So I am starting out this blog post with some cupcakes that I made at work. Just to kick off this holiday post. Luckily these cupcakes you wont gain any weight with hehe =)
Ok so to update everyone. Things are still the same with my husband and I. But I really didn't think things would be different. I feel sad inside but I try to be "happy" on the outside.
My mom gave me a surprise. A few days before Christmas she told me she was going to be stopping by my work cause she had something to give me. So I said ok.. well I was working on a few things for the pastry case and I happened to look up and my grandma was standing right there. I was so shocked and confused cause my grandma lives in another state and I was no expecting her for Christmas lol. But it was a awesome surprise. She will be staying here until Jan 4th.

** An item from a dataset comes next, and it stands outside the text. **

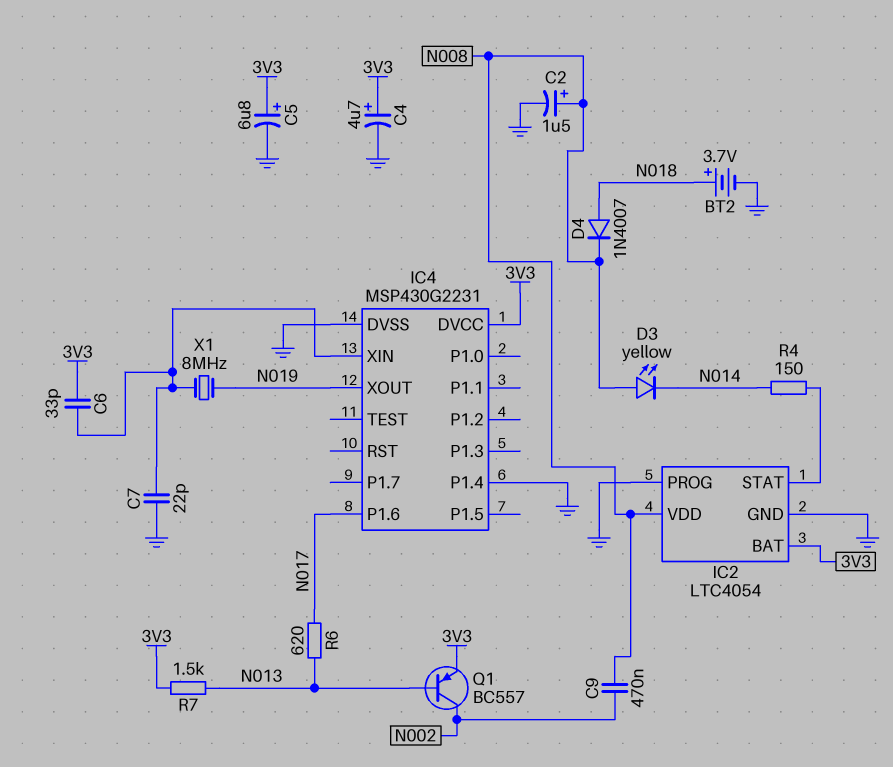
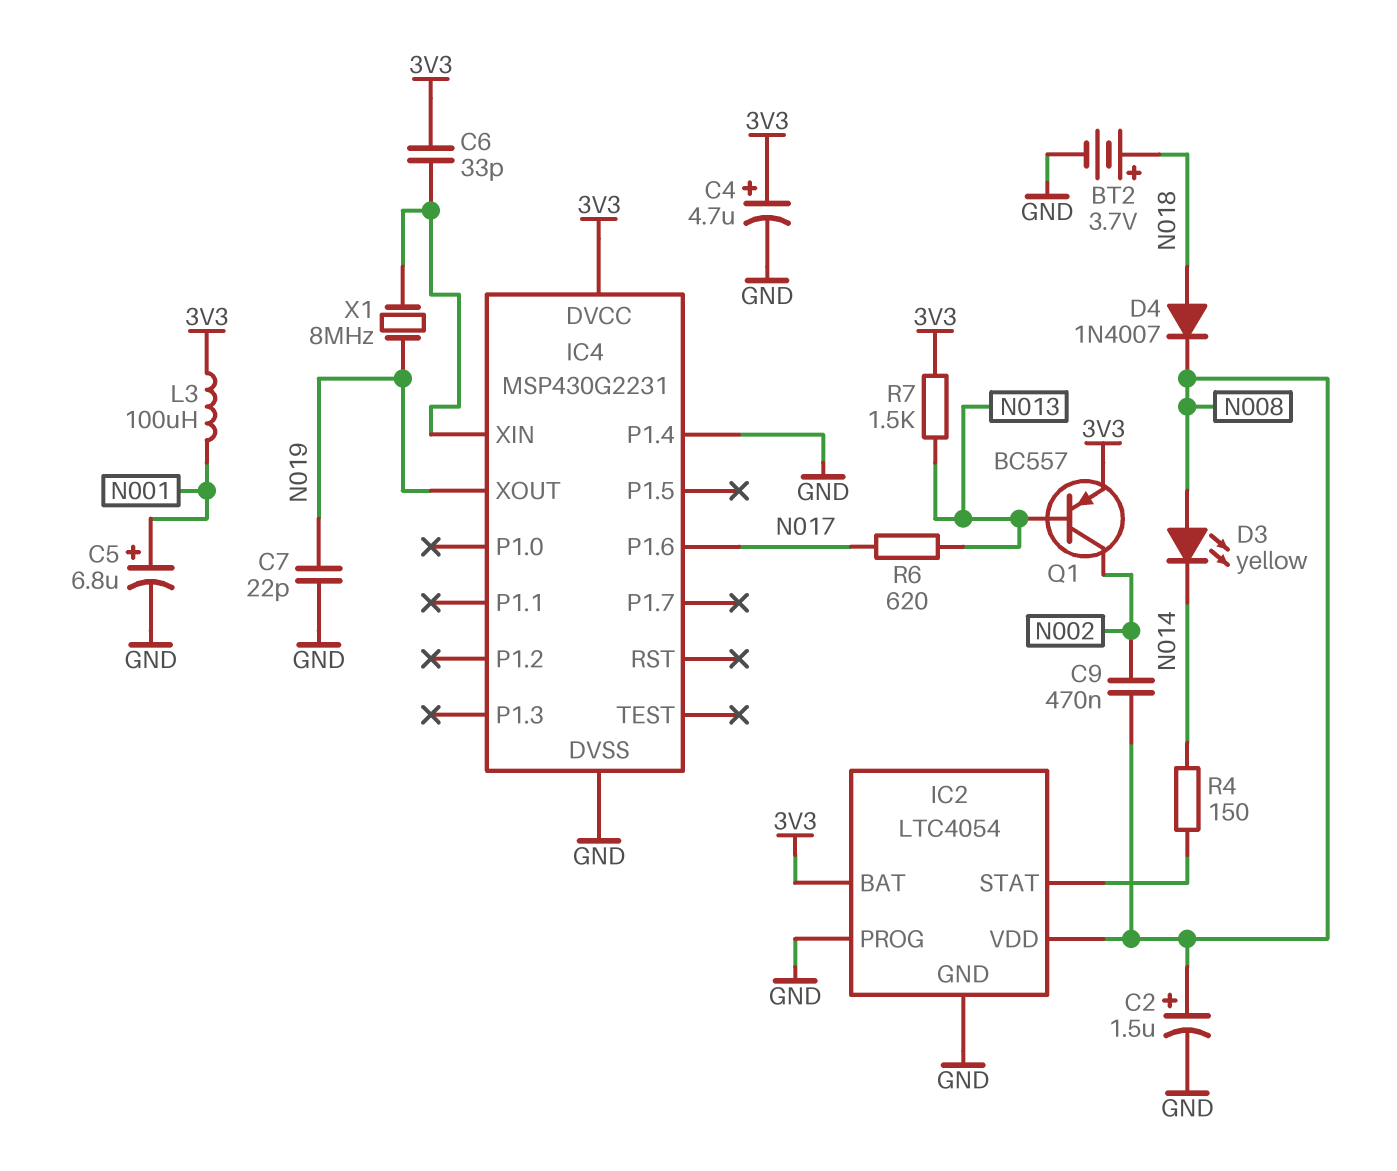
C5: 6.8uF (plus 3V3, minus GND) -> 6.8uF (plus N001, minus GND)
C7: 22pF (GND, IC4/XIN) -> 22pF (GND, N019)
L3: none -> 100uH (3V3, N001)

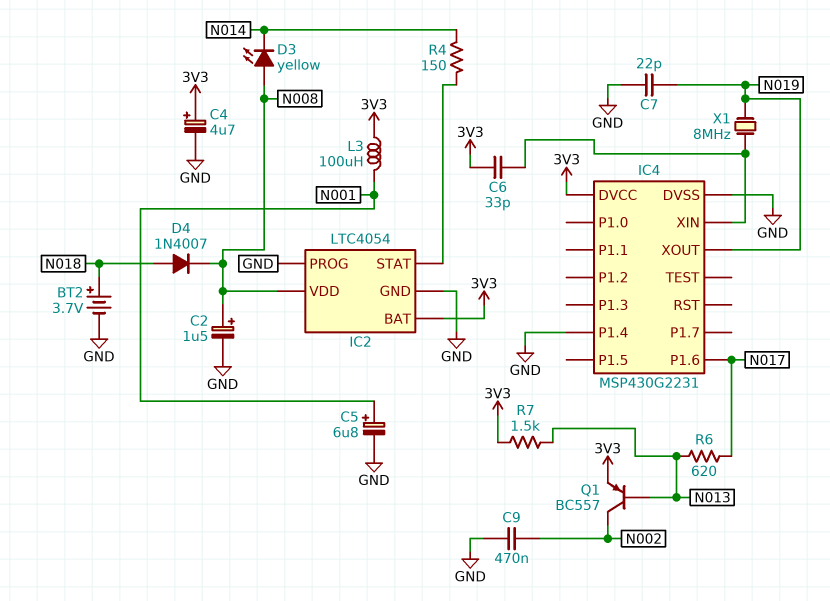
C9: 470nF (N002, N008) -> 470nF (GND, N002)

we had Christmas at my moms house. The kids all opened their presents. My husband and I decided this year that we would just buy for the kids and not get gifts for one another. We were very tight on money anyways so it worked out good. I got his a video game that he wanted a few days earlier but told him it was not a "Christmas present" lol
I don't think he has been dressing or under dressing lately. But then again he hid things from me for 20yrs so who really knows. its just a feeling I have inside and usually I can tell lately when hes hiding something. He did have his toes painted not long ago but then after a few days took off the polish. I felt better inside when I knew it was off.
I'm still sad though I still wish that things were different. Things take time I guess. I do hope we can work through things. This man I married is the man I want to spend the rest of my life with. Which is why I am trying so dang hard all the time no matter how much it hurts me inside...
Thanks for the update. I will keep praying for you both. If you ever want to talk more just send me an email. I'd be glad to answer any questions you have and would be glad to talk to your husband if he was up for it.